WHAT TO WORK ON: Beginning with the line that holds "Usage: showCountView: true" and finishing with the line that holds "1 | code-generator", repeat the listing exactly, leaving every picture out.

SUPPLIED DATA:
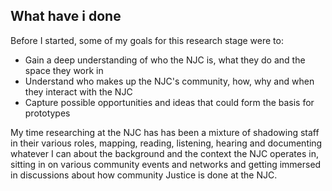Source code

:## What have i done
Before I started, some of my goals for this research stage were to:
* Gain a deep understanding of who the NJC is, what they do and the space they work in
* Understand who makes up the NJC's community, how, why and when they interact with the NJC
* Capture possible opportunities and ideas that could form the basis for prototypes

My time researching at the NJC has has been a mixture of shadowing staff in their various roles, mapping, reading, listening, hearing and documenting whatever I can about the background and the context the NJC operates in, sitting in on various community events and networks and getting immersed in discussions about how community Justice is done at the NJC.
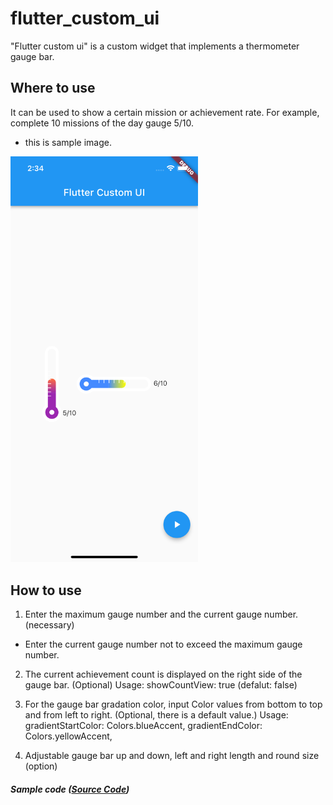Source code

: # flutter_custom_ui

"Flutter custom ui" is a custom widget that implements a thermometer gauge bar.

## Where to use

It can be used to show a certain mission or achievement rate. 
For example, complete 10 missions of the day gauge 5/10.

- this is sample image.
<img src="assets/sample_image.png" alt="sample image" width="300"/>

## How to use

1. Enter the maximum gauge number and the current gauge number. (necessary)
* Enter the current gauge number not to exceed the maximum gauge number.

2. The current achievement count is displayed on the right side of the gauge bar. (Optional)
   Usage: showCountView: true (defalut: false)

3. For the gauge bar gradation color, input Color values from bottom to top and from left to right.
   (Optional, there is a default value.)
   Usage: gradientStartColor: Colors.blueAccent, gradientEndColor: Colors.yellowAccent,

4. Adjustable gauge bar up and down, left and right length and round size
   (option)

##### Sample code ([Source Code](/lib/sample_code.dart))


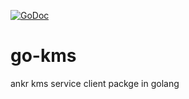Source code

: 

[![GoDoc](https://godoc.org/github.com/Ankr-network/go-kms?status.svg)](https://godoc.org/github.com/Ankr-network/go-kms)

# go-kms

ankr kms service client packge in golang

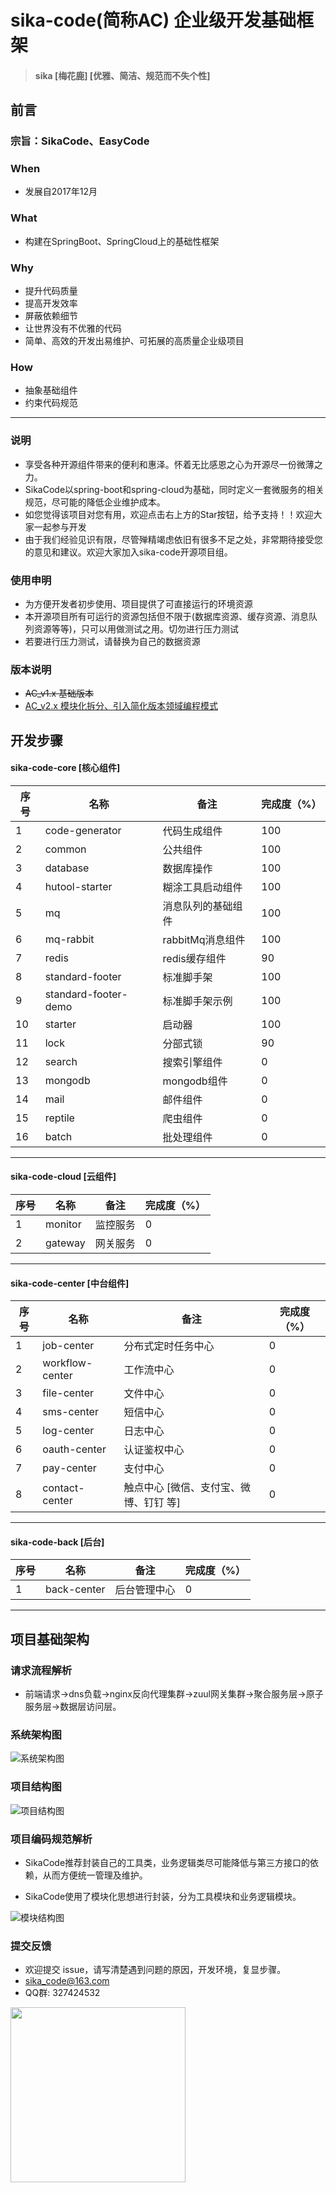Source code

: # sika-code(简称AC) 企业级开发基础框架

> #### sika [梅花鹿] [优雅、简洁、规范而不失个性]

## 前言

### 宗旨：SikaCode、EasyCode

### When

- 发展自2017年12月

### What

- 构建在SpringBoot、SpringCloud上的基础性框架

### Why

- 提升代码质量
- 提高开发效率
- 屏蔽依赖细节
- 让世界没有不优雅的代码
- 简单、高效的开发出易维护、可拓展的高质量企业级项目

### How

- 抽象基础组件
- 约束代码规范

---

### 说明

- 享受各种开源组件带来的便利和惠泽。怀着无比感恩之心为开源尽一份微薄之力。
- SikaCode以spring-boot和spring-cloud为基础，同时定义一套微服务的相关规范，尽可能的降低企业维护成本。
- 如您觉得该项目对您有用，欢迎点击右上方的Star按钮，给予支持！！欢迎大家一起参与开发
- 由于我们经验见识有限，尽管殚精竭虑依旧有很多不足之处，非常期待接受您的意见和建议。欢迎大家加入sika-code开源项目组。

### 使用申明
- 为方便开发者初步使用、项目提供了可直接运行的环境资源
- 本开源项目所有可运行的资源包括但不限于(数据库资源、缓存资源、消息队列资源等等)，只可以用做测试之用。切勿进行压力测试
- 若要进行压力测试，请替换为自己的数据资源

### 版本说明
- ~~AC_v1.x 基础版本~~
- [AC_v2.x 模块化拆分、引入简化版本领域编程模式](https://github.com/sika-code/sika-code/wiki)

## 开发步骤

#### sika-code-core [核心组件]

| 序号 | 名称 |  备注 | 完成度（%） |
| --- | --- | --- |  --- | 
| 1 | code-generator | 代码生成组件  |  100 |
| 2 | common | 公共组件  |  100 |
| 3 | database | 数据库操作  |  100 |
| 4 | hutool-starter | 糊涂工具启动组件  |  100 |
| 5 | mq | 消息队列的基础组件 | 100 |
| 6 | mq-rabbit | rabbitMq消息组件 | 100 |
| 7 | redis | redis缓存组件 | 90 |
| 8 | standard-footer | 标准脚手架 | 100 | 
| 9 | standard-footer-demo | 标准脚手架示例 | 100 |
| 10 | starter |  启动器 | 100 |
| 11 | lock | 分部式锁 | 90 |
| 12 | search | 搜索引擎组件 | 0 |
| 13 | mongodb | mongodb组件 | 0 |
| 14 | mail | 邮件组件 | 0 |
| 15 | reptile | 爬虫组件 | 0 |
| 16 | batch | 批处理组件 | 0 |

---

#### sika-code-cloud [云组件]

| 序号 | 名称 | 备注 | 完成度（%） |
| --- | --- | --- | --- | 
| 1 | monitor | 监控服务 | 0 |
| 2 | gateway  | 网关服务 | 0 |

---

#### sika-code-center [中台组件]

| 序号 | 名称 | 备注 | 完成度（%） |
| --- | --- | --- |  --- | 
| 1 | job-center  | 分布式定时任务中心 | 0 |
| 2 | workflow-center  | 工作流中心 | 0 |
| 3 | file-center  | 文件中心 | 0 |
| 4 | sms-center | 短信中心 | 0 |
| 5 | log-center  | 日志中心 | 0 |
| 6 | oauth-center | 认证鉴权中心 | 0 | 
| 7 | pay-center | 支付中心 | 0 |
| 8 | contact-center | 触点中心 [微信、支付宝、微博、钉钉 等] | 0 |

---

#### sika-code-back [后台]

| 序号 | 名称 | 备注 | 完成度（%） |
| --- | --- | --- | --- | 
| 1 | back-center | 后台管理中心 | 0 |

---

## 项目基础架构

###  请求流程解析

- 前端请求->dns负载->nginx反向代理集群->zuul网关集群->聚合服务层->原子服务层->数据层访问层。


### 系统架构图

![系统架构图](sika-file/结构图/系统架构设计.png)

### 项目结构图

![项目结构图](sika-file/结构图/项目结构图.png)

###  项目编码规范解析

- SikaCode推荐封装自己的工具类，业务逻辑类尽可能降低与第三方接口的依赖，从而方便统一管理及维护。

- SikaCode使用了模块化思想进行封装，分为工具模块和业务逻辑模块。


![模块结构图](sika-file/结构图/模块结构图.png)

### 提交反馈
- 欢迎提交 issue，请写清楚遇到问题的原因，开发环境，复显步骤。
- sika_code@163.com
- QQ群: 327424532

 <!--![QQ群二维码](sika-file/其他/QQ群二维码.jpg)-->
 <img src="sika-file/其他/QQ群二维码.jpg" width = "280px" />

FINISHED EXERCISE:
   Usage: showCountView: true (defalut: false)

3. For the gauge bar gradation color, input Color values from bottom to top and from left to right.
   (Optional, there is a default value.)
   Usage: gradientStartColor: Colors.blueAccent, gradientEndColor: Colors.yellowAccent,

4. Adjustable gauge bar up and down, left and right length and round size
   (option)

##### Sample code ([Source Code](/lib/sample_code.dart))


Source code

: 

[![GoDoc](https://godoc.org/github.com/Ankr-network/go-kms?status.svg)](https://godoc.org/github.com/Ankr-network/go-kms)

# go-kms

ankr kms service client packge in golang

Source code

: # sika-code(简称AC) 企业级开发基础框架

> #### sika [梅花鹿] [优雅、简洁、规范而不失个性]

## 前言

### 宗旨：SikaCode、EasyCode

### When

- 发展自2017年12月

### What

- 构建在SpringBoot、SpringCloud上的基础性框架

### Why

- 提升代码质量
- 提高开发效率
- 屏蔽依赖细节
- 让世界没有不优雅的代码
- 简单、高效的开发出易维护、可拓展的高质量企业级项目

### How

- 抽象基础组件
- 约束代码规范

---

### 说明

- 享受各种开源组件带来的便利和惠泽。怀着无比感恩之心为开源尽一份微薄之力。
- SikaCode以spring-boot和spring-cloud为基础，同时定义一套微服务的相关规范，尽可能的降低企业维护成本。
- 如您觉得该项目对您有用，欢迎点击右上方的Star按钮，给予支持！！欢迎大家一起参与开发
- 由于我们经验见识有限，尽管殚精竭虑依旧有很多不足之处，非常期待接受您的意见和建议。欢迎大家加入sika-code开源项目组。

### 使用申明
- 为方便开发者初步使用、项目提供了可直接运行的环境资源
- 本开源项目所有可运行的资源包括但不限于(数据库资源、缓存资源、消息队列资源等等)，只可以用做测试之用。切勿进行压力测试
- 若要进行压力测试，请替换为自己的数据资源

### 版本说明
- ~~AC_v1.x 基础版本~~
- [AC_v2.x 模块化拆分、引入简化版本领域编程模式](https://github.com/sika-code/sika-code/wiki)

## 开发步骤

#### sika-code-core [核心组件]

| 序号 | 名称 |  备注 | 完成度（%） |
| --- | --- | --- |  --- | 
| 1 | code-generator | 代码生成组件  |  100 |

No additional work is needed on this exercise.